Your instructions:
Please retype the data in full, exactly as given.

(Material supplied)

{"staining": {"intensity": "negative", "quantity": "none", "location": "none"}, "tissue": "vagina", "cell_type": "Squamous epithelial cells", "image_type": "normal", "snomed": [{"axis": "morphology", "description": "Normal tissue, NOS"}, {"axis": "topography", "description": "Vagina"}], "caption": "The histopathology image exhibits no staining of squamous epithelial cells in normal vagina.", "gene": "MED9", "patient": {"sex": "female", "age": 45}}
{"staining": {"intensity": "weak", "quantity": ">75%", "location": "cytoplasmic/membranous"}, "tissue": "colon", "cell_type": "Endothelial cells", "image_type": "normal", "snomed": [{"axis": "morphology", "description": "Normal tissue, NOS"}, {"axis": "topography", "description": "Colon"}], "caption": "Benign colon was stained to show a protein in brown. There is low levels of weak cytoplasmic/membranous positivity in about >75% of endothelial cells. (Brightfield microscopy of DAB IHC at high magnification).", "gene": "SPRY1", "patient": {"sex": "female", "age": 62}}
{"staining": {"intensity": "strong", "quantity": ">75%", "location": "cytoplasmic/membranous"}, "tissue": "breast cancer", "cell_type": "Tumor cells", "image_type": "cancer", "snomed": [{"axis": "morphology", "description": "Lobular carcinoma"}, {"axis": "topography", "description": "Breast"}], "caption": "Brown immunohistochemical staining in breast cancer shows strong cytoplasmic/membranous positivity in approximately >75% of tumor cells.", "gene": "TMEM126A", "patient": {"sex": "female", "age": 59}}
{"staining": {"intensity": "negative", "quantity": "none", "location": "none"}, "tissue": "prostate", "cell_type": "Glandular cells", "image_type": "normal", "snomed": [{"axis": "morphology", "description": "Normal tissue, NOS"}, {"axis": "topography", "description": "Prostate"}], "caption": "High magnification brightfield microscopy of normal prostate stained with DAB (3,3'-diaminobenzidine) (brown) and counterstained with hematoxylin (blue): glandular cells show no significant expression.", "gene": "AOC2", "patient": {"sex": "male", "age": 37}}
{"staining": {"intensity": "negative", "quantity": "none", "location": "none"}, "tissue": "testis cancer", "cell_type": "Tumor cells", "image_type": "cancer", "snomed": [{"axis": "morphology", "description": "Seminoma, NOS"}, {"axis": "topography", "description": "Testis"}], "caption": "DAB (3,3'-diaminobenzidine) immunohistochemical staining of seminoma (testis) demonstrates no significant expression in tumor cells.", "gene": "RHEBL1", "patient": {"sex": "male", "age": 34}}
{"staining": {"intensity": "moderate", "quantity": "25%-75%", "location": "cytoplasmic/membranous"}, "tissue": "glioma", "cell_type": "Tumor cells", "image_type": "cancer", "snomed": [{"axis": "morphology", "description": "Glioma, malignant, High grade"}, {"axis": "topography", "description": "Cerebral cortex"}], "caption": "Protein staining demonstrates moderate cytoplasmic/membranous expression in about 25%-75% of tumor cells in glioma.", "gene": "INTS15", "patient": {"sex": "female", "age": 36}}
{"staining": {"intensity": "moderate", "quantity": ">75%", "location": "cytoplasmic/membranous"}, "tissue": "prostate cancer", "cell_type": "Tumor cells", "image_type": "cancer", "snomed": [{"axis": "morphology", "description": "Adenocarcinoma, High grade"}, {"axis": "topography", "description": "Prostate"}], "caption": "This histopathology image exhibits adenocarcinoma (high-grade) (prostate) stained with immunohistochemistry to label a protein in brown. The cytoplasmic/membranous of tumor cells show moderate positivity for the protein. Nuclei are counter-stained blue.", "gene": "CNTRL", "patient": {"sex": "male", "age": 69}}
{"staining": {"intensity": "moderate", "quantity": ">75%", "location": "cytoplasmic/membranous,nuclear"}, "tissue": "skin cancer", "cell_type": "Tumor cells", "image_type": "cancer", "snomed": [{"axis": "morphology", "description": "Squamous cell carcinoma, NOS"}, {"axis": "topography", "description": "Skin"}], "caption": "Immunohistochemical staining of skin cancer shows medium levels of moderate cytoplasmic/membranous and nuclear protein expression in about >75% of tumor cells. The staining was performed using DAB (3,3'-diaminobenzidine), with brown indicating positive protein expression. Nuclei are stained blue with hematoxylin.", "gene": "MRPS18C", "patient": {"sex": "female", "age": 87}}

(End Material supplied)

Task solution:
{"staining": {"intensity": "negative", "quantity": "none", "location": "none"}, "tissue": "vagina", "cell_type": "Squamous epithelial cells", "image_type": "normal", "snomed": [{"axis": "morphology", "description": "Normal tissue, NOS"}, {"axis": "topography", "description": "Vagina"}], "caption": "The histopathology image exhibits no staining of squamous epithelial cells in normal vagina.", "gene": "MED9", "patient": {"sex": "female", "age": 45}}
{"staining": {"intensity": "weak", "quantity": ">75%", "location": "cytoplasmic/membranous"}, "tissue": "colon", "cell_type": "Endothelial cells", "image_type": "normal", "snomed": [{"axis": "morphology", "description": "Normal tissue, NOS"}, {"axis": "topography", "description": "Colon"}], "caption": "Benign colon was stained to show a protein in brown. There is low levels of weak cytoplasmic/membranous positivity in about >75% of endothelial cells. (Brightfield microscopy of DAB IHC at high magnification).", "gene": "SPRY1", "patient": {"sex": "female", "age": 62}}
{"staining": {"intensity": "strong", "quantity": ">75%", "location": "cytoplasmic/membranous"}, "tissue": "breast cancer", "cell_type": "Tumor cells", "image_type": "cancer", "snomed": [{"axis": "morphology", "description": "Lobular carcinoma"}, {"axis": "topography", "description": "Breast"}], "caption": "Brown immunohistochemical staining in breast cancer shows strong cytoplasmic/membranous positivity in approximately >75% of tumor cells.", "gene": "TMEM126A", "patient": {"sex": "female", "age": 59}}
{"staining": {"intensity": "negative", "quantity": "none", "location": "none"}, "tissue": "prostate", "cell_type": "Glandular cells", "image_type": "normal", "snomed": [{"axis": "morphology", "description": "Normal tissue, NOS"}, {"axis": "topography", "description": "Prostate"}], "caption": "High magnification brightfield microscopy of normal prostate stained with DAB (3,3'-diaminobenzidine) (brown) and counterstained with hematoxylin (blue): glandular cells show no significant expression.", "gene": "AOC2", "patient": {"sex": "male", "age": 37}}
{"staining": {"intensity": "negative", "quantity": "none", "location": "none"}, "tissue": "testis cancer", "cell_type": "Tumor cells", "image_type": "cancer", "snomed": [{"axis": "morphology", "description": "Seminoma, NOS"}, {"axis": "topography", "description": "Testis"}], "caption": "DAB (3,3'-diaminobenzidine) immunohistochemical staining of seminoma (testis) demonstrates no significant expression in tumor cells.", "gene": "RHEBL1", "patient": {"sex": "male", "age": 34}}
{"staining": {"intensity": "moderate", "quantity": "25%-75%", "location": "cytoplasmic/membranous"}, "tissue": "glioma", "cell_type": "Tumor cells", "image_type": "cancer", "snomed": [{"axis": "morphology", "description": "Glioma, malignant, High grade"}, {"axis": "topography", "description": "Cerebral cortex"}], "caption": "Protein staining demonstrates moderate cytoplasmic/membranous expression in about 25%-75% of tumor cells in glioma.", "gene": "INTS15", "patient": {"sex": "female", "age": 36}}
{"staining": {"intensity": "moderate", "quantity": ">75%", "location": "cytoplasmic/membranous"}, "tissue": "prostate cancer", "cell_type": "Tumor cells", "image_type": "cancer", "snomed": [{"axis": "morphology", "description": "Adenocarcinoma, High grade"}, {"axis": "topography", "description": "Prostate"}], "caption": "This histopathology image exhibits adenocarcinoma (high-grade) (prostate) stained with immunohistochemistry to label a protein in brown. The cytoplasmic/membranous of tumor cells show moderate positivity for the protein. Nuclei are counter-stained blue.", "gene": "CNTRL", "patient": {"sex": "male", "age": 69}}
{"staining": {"intensity": "moderate", "quantity": ">75%", "location": "cytoplasmic/membranous,nuclear"}, "tissue": "skin cancer", "cell_type": "Tumor cells", "image_type": "cancer", "snomed": [{"axis": "morphology", "description": "Squamous cell carcinoma, NOS"}, {"axis": "topography", "description": "Skin"}], "caption": "Immunohistochemical staining of skin cancer shows medium levels of moderate cytoplasmic/membranous and nuclear protein expression in about >75% of tumor cells. The staining was performed using DAB (3,3'-diaminobenzidine), with brown indicating positive protein expression. Nuclei are stained blue with hematoxylin.", "gene": "MRPS18C", "patient": {"sex": "female", "age": 87}}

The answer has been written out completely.